_TO DO_
(1) Reproduce the article on Obama's legacy below word for word, starting with "Barack Obama did" and going on through "radically changed world.".
(2) Using the article on Obama's legacy below, answer these questions:
(a) Which TV channel broadcast the series "The Obama years"?
(b) Which French President still hasn't accepted the cancellation of the military operation?
(c) What two wars did the Bush administration leave to Obama?

====== PASSAGE

With Clinton, more wars ?
While the US campaign degenerates into personality contests, Barack Obama’s legacy, a few weeks from the end of his double mandate, gives us the opportunity to ask pertinent questions to his or her successor — most likely Hillary Clinton.
His her remarkable TV series “The Obama years”, broadcast on Oct. 4 on the franco-german TV channel Arte, one of the most remarkable topics is a key moment of the US President’s eight years, when, in August 2013, he decided not to bomb Syria despite his own words about the “red lines” not to be crossed : the use of chemical weapons by the syrian regime of Bashar el-Assad. A three-nation military operation -by the US, France and the UK- was scheduled to “punish” Assad’s army, but first hit a negative vote by the british parliament, then Obama’s own decision to unplug it to favor a diplomatic path with Russia.
In the documentary, Obama makes this surprising statement :
“Retrospectively, this is one of the decisions I’m most proud of”.
This is surprising because in Paris President François Hollande still hasn’t accepted the abrupt cancellation of the military operation that was only hours away, french jets flight plans and targets having already been approved. The French President has mentioned this incident several times in public with regret, and is far less amenable in private for his american counterpart’s choice of giving up the military track.
It’s also surprising because the situation in Syria hasn’t ceased to aggravate since the crisis of the summer of 2013, spreading out of the syrian borders through terrorist attacks by the so-called Islamic State, and the flow of refugees in neighbouring countries and in Europe. It also alllowed a window of opportunity for a determined russian and iranian action in support of Damascus.
This episode touches upon a contradiction, or a least, to use a more nuanced word, a misunderstanding about the Obama era : this intellectual President was elected in 2008 to cure America’s woes, not only about domestic racial issues, but also this inheritence of the Bush administration of two wars (Afghanistan and Iraq). A “Soft Power” President, meaning gaining influence through other means than the use of force, Obama was confronted to issues of “Hard Power”, those of war and peace, and faced them reluctantly.
Barack Obama did not succeed in disengaging totally the US from the two wars left over by the Bush administration : a small contingent is still needed to ensure the survival of the afghan regime who is having a hard time, and the struggle against ISIS is still mobilising the US army in Syria and Iraq. In addition, this President ordered the killing of most people by drone strikes, a less visible but no less deadly way of making warfare in the XXIst century.
The problem is that the world is not more secure at the end of the Obama era than it was at Bush’s end. A that time, there was too much intervention. What about today ? Is it because of the US relative disengagement ? This is an easy answer, generally given by those in favour of an old-style US leadership on world affairs, in a radically changed world.

============
====== DATASET CONTENT

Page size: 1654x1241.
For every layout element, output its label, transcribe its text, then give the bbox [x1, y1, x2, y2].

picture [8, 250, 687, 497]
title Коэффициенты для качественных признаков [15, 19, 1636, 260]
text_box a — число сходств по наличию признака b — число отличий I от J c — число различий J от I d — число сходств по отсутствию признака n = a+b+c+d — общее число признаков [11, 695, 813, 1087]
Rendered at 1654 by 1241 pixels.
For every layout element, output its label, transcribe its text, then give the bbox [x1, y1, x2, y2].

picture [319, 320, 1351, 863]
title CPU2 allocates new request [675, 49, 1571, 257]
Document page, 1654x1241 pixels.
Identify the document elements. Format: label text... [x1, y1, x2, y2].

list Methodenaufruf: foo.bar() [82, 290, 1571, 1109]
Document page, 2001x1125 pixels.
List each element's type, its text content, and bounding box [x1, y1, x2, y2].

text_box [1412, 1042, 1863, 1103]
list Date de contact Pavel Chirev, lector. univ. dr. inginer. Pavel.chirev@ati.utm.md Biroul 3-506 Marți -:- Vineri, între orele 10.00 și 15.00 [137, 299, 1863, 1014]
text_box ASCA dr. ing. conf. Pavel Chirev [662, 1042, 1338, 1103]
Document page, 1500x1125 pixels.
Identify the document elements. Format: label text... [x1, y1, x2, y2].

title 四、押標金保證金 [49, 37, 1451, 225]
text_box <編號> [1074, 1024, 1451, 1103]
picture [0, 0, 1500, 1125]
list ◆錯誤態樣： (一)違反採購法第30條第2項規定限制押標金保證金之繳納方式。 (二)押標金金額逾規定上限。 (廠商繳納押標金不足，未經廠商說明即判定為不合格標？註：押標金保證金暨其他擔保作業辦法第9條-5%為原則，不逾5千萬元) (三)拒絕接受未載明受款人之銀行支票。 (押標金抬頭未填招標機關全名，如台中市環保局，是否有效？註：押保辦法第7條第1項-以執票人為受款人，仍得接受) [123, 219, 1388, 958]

============

_RESPONSES_
(1)
Barack Obama did not succeed in disengaging totally the US from the two wars left over by the Bush administration : a small contingent is still needed to ensure the survival of the afghan regime who is having a hard time, and the struggle against ISIS is still mobilising the US army in Syria and Iraq. In addition, this President ordered the killing of most people by drone strikes, a less visible but no less deadly way of making warfare in the XXIst century.
The problem is that the world is not more secure at the end of the Obama era than it was at Bush’s end. A that time, there was too much intervention. What about today ? Is it because of the US relative disengagement ? This is an easy answer, generally given by those in favour of an old-style US leadership on world affairs, in a radically changed world.

(2)
(a) Arte, the Franco-German channel.
(b) François Hollande.
(c) Afghanistan and Iraq.